● **TASK INSTRUCTIONS**
Report how many lines of the material below contain the string "chart". Give only the number.
Start of Block
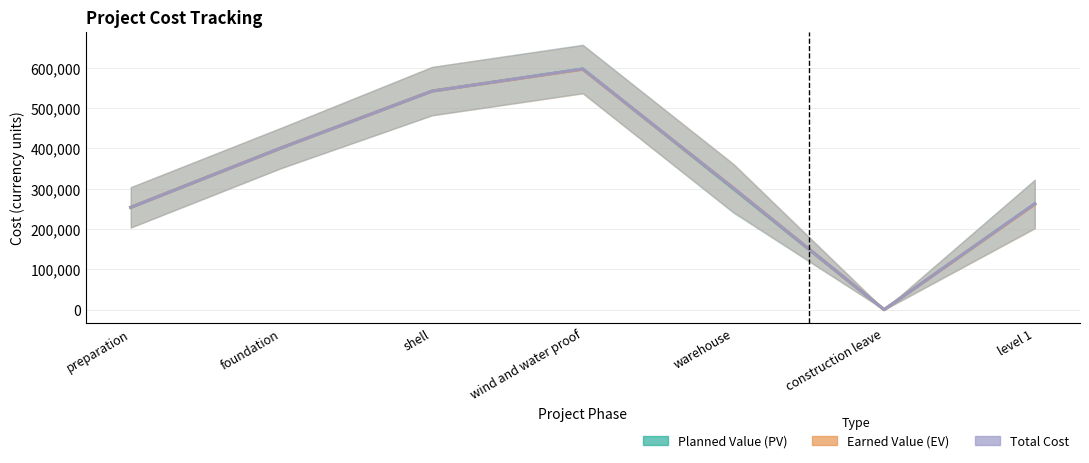

How many lines are shown in the chart?

3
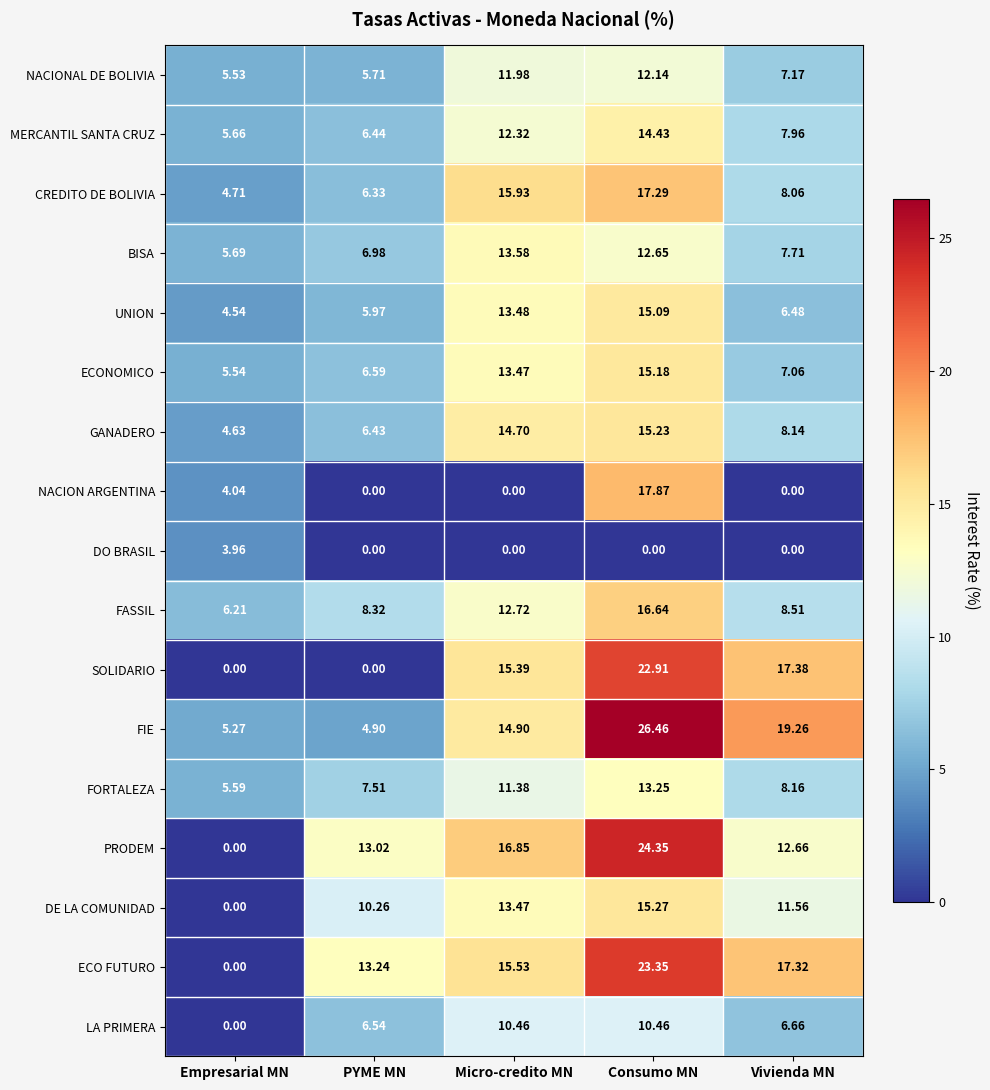

Where does the MERCANTIL SANTA CRUZ series first go above 7?

Micro-credito MN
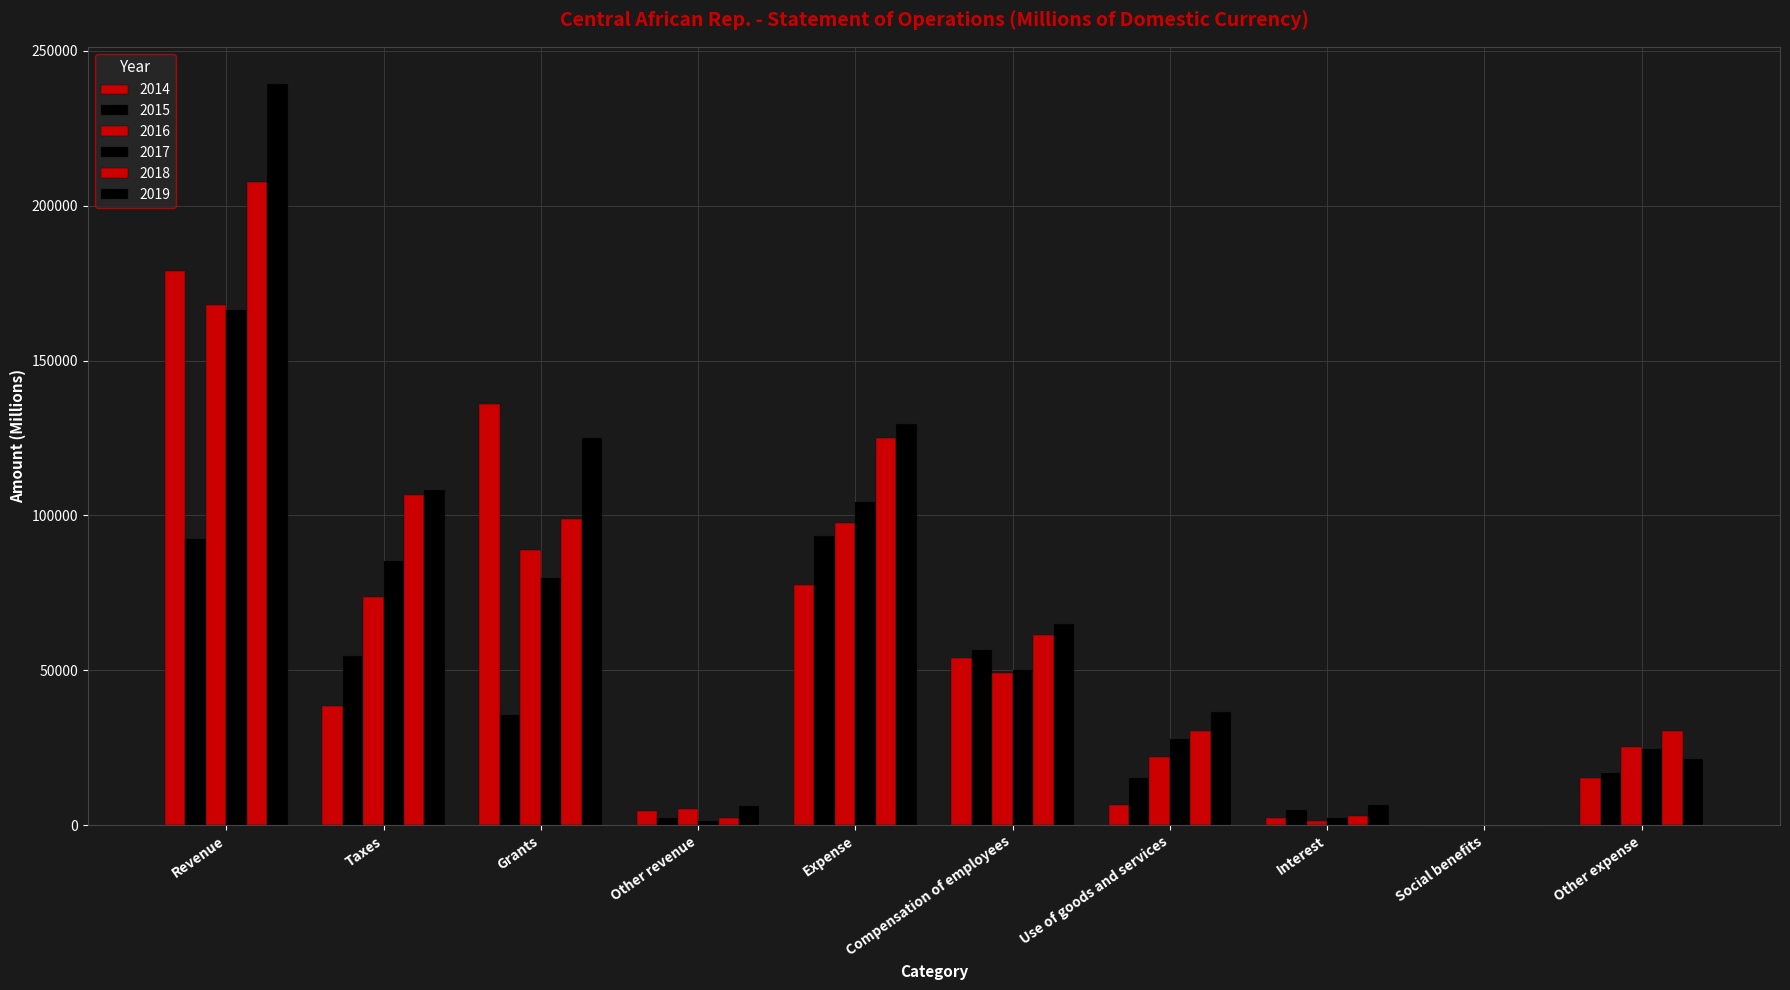

Count the number of data series in this chart.

6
End of Block
● **ANSWER SECTION**
2